• [PROBLEMS TO WORK ON]
1. According to the abstract on RSV immunity in early life, what is the principal risk factor for severe RSV disease?
2. Write a continuation of the abstract on RSV immunity in early life, picking up after its final sentence.

--- PAGE EXCERPT Enclosed Below ---

Immunity to RSV in Early-Life

Abstract

Respiratory Syncytial Virus (RSV) is the commonest cause of severe respiratory infection in infants, leading to over 3 million hospitalizations and around 66,000 deaths worldwide each year. RSV bronchiolitis predominantly strikes apparently healthy infants, with age as the principal risk factor for severe disease. The differences in the immune response to RSV in the very young are likely to be key to determining the clinical outcome of this common infection. Remarkable age-related differences in innate cytokine responses follow recognition of RSV by numerous pattern recognition receptors, and the importance of this early response is supported by polymorphisms in many early innate genes, which associate with bronchiolitis. In the absence of strong, Th1 polarizing signals, infants develop T cell responses that can be biased away from protective Th1 and cytotoxic T cell immunity toward dysregulated, Th2 and Th17 polarization. This may contribute not only to the initial inflammation in bronchiolitis, but also to the long-term increased risk of developing wheeze and asthma later in life. An early-life vaccine for RSV will need to overcome the difficulties of generating a protective response in infants, and the proven risks associated with generating an inappropriate response. Infantile T follicular helper and B cell responses are immature, but maternal antibodies can afford some protection. Thus, maternal vaccination is a promising alternative approach. However, even in adults adaptive immunity following natural infection is poorly protective, allowing re-infection even with the same strain of RSV. This gives us few clues as to how effective vaccination could be achieved. Challenges remain in understanding how respiratory immunity matures with age, and the external factors influencing its development. Determining why some infants develop bronchiolitis should lead to new therapies to lessen the clinical impact of RSV and aid the rational design of protective vaccines.

--- End of Enclosed PAGE EXCERPT ---
--- ENTRIES SHOWN Enclosed Below ---

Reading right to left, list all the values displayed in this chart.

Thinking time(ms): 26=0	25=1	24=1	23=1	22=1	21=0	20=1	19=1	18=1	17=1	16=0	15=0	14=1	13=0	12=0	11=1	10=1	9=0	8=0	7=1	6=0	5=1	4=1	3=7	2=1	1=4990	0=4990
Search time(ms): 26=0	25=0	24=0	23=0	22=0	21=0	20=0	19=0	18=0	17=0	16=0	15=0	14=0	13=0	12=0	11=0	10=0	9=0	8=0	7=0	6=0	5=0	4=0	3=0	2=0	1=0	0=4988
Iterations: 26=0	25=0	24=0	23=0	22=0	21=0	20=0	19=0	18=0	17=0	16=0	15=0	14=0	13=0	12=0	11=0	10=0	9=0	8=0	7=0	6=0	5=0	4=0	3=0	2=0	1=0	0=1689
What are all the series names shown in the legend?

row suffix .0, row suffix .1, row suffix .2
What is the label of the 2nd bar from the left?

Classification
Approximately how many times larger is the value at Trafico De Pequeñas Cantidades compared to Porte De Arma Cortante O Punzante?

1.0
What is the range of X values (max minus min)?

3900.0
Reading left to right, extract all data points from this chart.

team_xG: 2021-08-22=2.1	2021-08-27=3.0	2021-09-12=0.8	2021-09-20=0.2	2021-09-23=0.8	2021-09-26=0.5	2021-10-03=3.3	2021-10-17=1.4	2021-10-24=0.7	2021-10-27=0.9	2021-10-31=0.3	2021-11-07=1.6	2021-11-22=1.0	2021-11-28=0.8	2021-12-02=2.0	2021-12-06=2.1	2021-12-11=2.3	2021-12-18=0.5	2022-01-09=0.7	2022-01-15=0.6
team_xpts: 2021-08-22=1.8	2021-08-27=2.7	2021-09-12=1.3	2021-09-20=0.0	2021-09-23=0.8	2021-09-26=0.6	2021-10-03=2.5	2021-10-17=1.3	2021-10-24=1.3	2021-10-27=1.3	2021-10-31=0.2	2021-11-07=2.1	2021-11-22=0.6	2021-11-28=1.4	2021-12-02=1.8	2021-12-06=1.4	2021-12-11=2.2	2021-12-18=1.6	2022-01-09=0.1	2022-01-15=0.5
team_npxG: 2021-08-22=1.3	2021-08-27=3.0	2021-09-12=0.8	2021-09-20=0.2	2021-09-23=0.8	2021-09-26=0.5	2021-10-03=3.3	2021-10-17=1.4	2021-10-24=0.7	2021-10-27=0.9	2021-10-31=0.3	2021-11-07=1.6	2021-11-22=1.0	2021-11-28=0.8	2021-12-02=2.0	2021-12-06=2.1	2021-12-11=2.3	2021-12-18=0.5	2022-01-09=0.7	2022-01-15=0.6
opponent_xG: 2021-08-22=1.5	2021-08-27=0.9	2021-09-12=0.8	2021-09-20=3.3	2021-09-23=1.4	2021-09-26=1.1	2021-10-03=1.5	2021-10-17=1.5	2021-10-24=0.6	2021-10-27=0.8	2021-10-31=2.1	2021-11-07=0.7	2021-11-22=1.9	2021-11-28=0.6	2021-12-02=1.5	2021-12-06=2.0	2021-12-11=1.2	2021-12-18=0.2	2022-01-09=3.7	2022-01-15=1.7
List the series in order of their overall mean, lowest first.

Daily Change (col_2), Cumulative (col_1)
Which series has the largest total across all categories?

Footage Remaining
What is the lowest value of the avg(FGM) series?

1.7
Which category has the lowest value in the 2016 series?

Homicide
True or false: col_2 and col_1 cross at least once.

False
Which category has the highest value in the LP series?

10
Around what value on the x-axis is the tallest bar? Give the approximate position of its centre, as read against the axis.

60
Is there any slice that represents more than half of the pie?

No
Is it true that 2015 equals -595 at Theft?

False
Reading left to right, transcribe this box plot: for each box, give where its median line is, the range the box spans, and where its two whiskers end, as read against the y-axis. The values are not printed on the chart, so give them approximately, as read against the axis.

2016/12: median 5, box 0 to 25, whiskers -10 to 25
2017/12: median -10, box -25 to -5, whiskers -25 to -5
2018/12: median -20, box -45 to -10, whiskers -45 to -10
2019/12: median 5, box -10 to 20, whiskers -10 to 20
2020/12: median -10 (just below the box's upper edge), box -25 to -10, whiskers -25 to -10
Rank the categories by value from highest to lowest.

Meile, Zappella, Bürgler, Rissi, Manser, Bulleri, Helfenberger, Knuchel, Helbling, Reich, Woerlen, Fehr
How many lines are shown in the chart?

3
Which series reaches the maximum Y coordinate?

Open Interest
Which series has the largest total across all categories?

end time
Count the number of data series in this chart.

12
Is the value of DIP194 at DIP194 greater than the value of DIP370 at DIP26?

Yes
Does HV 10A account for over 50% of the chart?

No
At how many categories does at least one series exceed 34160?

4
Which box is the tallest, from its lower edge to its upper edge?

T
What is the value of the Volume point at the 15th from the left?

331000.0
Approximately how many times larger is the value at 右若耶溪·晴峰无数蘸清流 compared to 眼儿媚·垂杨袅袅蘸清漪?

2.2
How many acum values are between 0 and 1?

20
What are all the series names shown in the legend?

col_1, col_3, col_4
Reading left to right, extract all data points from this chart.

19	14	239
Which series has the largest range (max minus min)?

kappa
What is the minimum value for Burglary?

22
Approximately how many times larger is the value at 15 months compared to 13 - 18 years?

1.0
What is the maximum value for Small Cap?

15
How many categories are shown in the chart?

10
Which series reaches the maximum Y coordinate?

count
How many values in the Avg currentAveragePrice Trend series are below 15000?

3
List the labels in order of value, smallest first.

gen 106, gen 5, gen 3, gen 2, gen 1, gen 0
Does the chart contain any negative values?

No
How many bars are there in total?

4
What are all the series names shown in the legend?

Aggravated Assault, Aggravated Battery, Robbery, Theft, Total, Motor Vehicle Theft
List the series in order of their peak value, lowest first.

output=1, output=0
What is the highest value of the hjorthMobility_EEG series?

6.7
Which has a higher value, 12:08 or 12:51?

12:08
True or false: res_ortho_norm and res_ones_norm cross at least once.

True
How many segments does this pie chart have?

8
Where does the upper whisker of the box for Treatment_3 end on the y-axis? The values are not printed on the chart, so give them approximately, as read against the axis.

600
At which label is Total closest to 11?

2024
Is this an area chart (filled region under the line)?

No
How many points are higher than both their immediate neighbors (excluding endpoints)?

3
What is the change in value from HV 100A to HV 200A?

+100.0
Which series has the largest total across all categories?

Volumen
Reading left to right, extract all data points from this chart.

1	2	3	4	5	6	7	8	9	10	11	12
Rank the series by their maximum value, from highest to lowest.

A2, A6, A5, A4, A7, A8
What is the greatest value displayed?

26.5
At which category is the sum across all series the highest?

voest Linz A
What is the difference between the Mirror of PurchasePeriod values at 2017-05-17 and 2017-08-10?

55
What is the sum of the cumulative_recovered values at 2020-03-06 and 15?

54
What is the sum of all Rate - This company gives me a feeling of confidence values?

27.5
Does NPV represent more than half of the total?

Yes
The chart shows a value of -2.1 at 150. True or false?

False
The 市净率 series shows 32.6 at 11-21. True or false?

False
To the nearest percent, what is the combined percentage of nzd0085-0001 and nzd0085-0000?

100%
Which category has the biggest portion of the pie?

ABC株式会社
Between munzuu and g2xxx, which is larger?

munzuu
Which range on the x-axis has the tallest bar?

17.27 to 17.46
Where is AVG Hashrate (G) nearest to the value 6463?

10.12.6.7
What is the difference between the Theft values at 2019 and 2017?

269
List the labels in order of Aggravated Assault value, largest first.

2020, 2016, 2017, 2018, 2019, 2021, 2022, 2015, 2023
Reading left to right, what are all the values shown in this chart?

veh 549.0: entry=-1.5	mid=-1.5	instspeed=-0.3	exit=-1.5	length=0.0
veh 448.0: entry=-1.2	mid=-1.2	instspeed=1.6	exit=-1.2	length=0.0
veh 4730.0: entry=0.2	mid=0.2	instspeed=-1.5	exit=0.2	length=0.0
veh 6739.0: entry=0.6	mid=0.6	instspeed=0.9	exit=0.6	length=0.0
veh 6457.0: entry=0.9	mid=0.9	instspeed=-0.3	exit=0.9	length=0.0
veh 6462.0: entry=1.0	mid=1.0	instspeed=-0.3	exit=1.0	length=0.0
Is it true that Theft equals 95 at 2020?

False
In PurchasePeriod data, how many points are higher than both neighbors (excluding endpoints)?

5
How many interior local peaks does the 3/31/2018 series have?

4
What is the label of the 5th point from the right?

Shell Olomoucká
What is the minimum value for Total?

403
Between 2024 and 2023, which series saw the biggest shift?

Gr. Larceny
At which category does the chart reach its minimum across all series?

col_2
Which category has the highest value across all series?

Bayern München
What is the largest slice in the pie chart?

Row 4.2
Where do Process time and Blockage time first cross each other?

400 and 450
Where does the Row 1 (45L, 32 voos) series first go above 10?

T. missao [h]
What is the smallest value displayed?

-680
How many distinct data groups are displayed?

--- End of Enclosed ENTRIES SHOWN ---

• [TASK-BY-TASK OUTPUTS]
1. Age is the principal risk factor for severe disease.

2.
Keywords: RSV; bronchiolitis; mucosal immunology; neonatal; respiratory; viral.

Figure 1

The structure of RSV. The 15.2 kb negative sense, single stranded RNA RSV genome consisting of 10 genes, encoding 11 proteins, and below, an illustration of a filamentous virus particle; one of the predominant forms, which bud from the infected cell. The outer envelope contains the heavily glycosylated surface glycoprotein G and the fusion (F) and SH proteins. The matrix protein lies within the membrane, surrounding the ribonucleoprotein complex, consisting of the genome associated with N, P, and the large RNA-dependent RNA polymerase (L) protein [based on (6) and (7)].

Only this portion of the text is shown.